I like witnessing people creating stuff.

I think that when creating stuff, it's like, in that moment, we are the best possible version of ourselves. the purest and the most beautiful. I think nature does that too, bringing out the best from us. and dogs. and kids. With those four things I think I was finally able to realise and articulate where I want to direct my creativity to. What I want to create images of.

Maybe it sounds stupid, but you know..I kinda was a "photographer" before I was actually a "person" (not that I'm really any of those things now) so I would say I'm still searching. Funny how when I tried to shoot pictures of pretty girls (aside from Carol, obviously) it was always a total disaster as I have all kinds of issues with broads (but I tried because that's what you do as a photographer, right?) At one moment, I thought that since I'm kinda outdoorsy I should maybe try to work with those rad athletes like skiers or climbers or whatever, but..yeah, no. I like to be outdoors to just be. No need to push it further, really. (quite the opposite actually, I think this year will be the year when I finally dive into meditation)


So I like to shoot pictures of Carol, kinda document what she (we) do. Maybe it doesn't sound like a lot and I will not go into history books as a great photographer, but heck, I'm a pasty bald redhead I honestly never thought that I would have a loving relationship with beautiful girl. (..or shoot photos that someone will want to buy)
She's been drawing and painting A LOT these past couple months. And world is slowly but surely starting to notice how good and hard working she is which brings me..umm, yeah, it's a great and precious thing to witness. Someone creating stuff.
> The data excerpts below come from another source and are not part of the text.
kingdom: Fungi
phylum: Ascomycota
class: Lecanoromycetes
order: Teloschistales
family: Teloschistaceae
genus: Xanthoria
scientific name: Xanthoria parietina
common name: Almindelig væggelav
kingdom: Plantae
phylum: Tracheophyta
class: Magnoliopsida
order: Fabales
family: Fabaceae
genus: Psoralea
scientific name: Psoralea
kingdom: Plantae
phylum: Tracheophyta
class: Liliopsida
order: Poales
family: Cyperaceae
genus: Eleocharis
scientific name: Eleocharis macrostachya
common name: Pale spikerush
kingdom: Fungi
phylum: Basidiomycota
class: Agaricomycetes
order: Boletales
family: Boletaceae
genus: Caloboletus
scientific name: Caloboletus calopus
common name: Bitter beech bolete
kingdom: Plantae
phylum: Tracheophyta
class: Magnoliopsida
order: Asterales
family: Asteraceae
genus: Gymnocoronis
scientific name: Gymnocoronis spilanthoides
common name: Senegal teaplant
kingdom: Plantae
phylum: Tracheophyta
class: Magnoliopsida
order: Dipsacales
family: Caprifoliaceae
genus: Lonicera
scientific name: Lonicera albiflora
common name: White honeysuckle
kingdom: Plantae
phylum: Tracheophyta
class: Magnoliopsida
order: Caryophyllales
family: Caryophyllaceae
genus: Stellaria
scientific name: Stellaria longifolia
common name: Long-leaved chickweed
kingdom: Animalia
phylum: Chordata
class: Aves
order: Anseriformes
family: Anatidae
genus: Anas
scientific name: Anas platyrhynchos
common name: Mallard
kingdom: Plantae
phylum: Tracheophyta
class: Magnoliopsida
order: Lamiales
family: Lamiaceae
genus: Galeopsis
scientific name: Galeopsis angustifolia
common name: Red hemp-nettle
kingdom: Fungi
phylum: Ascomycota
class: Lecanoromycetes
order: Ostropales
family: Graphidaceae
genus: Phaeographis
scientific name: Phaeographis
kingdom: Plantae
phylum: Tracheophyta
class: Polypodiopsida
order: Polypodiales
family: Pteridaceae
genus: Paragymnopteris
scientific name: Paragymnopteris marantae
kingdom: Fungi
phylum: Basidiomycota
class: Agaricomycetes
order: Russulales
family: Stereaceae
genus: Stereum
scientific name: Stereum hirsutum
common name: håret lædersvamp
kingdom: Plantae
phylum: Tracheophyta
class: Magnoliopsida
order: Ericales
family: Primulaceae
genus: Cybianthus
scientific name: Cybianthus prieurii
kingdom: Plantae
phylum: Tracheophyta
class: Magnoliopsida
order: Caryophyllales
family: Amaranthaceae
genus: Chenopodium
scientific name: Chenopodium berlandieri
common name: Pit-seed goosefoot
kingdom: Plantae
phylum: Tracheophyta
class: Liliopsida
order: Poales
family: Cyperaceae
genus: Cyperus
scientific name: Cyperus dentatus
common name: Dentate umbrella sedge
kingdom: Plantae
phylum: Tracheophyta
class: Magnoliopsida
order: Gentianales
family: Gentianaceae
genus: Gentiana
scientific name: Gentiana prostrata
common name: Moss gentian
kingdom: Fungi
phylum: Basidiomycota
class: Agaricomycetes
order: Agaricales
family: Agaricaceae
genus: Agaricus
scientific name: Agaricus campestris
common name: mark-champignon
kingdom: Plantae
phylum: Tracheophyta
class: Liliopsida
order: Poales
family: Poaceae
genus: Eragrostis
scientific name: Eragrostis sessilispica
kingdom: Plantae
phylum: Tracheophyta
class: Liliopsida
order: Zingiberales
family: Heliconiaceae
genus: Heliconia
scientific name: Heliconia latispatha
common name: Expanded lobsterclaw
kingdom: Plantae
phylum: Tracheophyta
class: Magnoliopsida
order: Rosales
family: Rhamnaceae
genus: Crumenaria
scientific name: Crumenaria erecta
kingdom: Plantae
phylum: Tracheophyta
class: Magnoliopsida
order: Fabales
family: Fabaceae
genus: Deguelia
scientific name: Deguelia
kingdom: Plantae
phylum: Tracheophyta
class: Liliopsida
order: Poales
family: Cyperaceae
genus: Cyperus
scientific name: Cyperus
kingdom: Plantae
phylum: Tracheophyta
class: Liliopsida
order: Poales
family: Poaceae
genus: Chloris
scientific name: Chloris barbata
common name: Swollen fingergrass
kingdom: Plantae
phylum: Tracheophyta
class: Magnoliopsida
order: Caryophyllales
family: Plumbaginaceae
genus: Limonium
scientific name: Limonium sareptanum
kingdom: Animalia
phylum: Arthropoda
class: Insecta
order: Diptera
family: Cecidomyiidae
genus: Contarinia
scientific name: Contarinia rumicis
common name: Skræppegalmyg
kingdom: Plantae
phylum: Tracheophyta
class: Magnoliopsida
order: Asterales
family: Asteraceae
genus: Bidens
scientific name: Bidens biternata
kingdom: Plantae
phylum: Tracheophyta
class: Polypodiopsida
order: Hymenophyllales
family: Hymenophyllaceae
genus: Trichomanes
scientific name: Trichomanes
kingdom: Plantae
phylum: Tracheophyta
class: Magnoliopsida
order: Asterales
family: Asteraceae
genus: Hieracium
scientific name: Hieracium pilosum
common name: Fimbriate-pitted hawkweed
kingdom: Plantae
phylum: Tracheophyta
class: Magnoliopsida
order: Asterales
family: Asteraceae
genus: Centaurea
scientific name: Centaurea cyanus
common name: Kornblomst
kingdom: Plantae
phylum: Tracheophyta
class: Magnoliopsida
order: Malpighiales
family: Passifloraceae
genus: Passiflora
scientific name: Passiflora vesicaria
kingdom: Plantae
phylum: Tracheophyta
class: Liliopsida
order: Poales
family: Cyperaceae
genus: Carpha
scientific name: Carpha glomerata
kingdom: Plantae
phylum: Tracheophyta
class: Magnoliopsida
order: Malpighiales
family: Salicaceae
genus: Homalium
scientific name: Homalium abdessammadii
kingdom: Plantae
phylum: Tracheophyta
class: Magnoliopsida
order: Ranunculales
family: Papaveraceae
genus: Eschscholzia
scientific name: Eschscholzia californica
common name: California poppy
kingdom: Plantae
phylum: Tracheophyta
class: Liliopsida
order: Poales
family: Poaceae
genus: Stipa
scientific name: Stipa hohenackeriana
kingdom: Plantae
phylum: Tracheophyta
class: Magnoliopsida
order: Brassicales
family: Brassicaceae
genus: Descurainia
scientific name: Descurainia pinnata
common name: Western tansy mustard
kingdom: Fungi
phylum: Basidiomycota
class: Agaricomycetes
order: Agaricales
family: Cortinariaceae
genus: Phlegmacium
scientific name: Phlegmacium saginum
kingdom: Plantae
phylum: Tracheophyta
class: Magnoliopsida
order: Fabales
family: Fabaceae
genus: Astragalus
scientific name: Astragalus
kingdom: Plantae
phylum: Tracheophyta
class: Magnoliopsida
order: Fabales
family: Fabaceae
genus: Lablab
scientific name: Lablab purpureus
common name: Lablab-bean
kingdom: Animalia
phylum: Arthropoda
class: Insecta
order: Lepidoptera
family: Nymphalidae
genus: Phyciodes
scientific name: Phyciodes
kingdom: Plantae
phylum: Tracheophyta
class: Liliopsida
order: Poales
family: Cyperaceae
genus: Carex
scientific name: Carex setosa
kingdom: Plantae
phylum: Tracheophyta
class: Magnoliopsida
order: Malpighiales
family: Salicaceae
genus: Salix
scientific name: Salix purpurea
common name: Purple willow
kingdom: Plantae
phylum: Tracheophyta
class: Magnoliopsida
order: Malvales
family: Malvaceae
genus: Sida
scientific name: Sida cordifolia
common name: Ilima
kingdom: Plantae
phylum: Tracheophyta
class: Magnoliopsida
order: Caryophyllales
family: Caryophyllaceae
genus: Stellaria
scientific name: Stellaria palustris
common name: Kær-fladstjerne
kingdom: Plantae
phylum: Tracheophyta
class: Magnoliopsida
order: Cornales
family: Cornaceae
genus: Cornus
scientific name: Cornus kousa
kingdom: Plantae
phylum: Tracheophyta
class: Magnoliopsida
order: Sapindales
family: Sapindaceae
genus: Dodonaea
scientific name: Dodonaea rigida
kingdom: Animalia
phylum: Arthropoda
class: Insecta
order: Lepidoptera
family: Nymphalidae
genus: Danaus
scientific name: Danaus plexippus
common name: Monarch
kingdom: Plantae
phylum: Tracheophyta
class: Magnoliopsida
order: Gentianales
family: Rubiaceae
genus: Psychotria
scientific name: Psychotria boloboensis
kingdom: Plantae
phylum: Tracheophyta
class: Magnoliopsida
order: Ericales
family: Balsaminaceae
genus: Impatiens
Here's her website, it's worth checking out.


I also shot two new films of Carol painting.

( I mean, I know they are not really a films, but I like to call them that. And I'm having fun doing all these obnoxious comments about "us, filmmakers" and "world of cinema"..but yeah, I'm totally in love with filmmaking craft. I even sold my first couple of stock footage clips, which was kinda milestone for me and made me happy for a few moments. Oh, and my film (:) Struggle already has over 200 views. Which I know is nothing, but it's around 200 more than I expected. So..maybe there's some hope after all. We'll see.

How are you? I hope you're all well and healthy. I really do.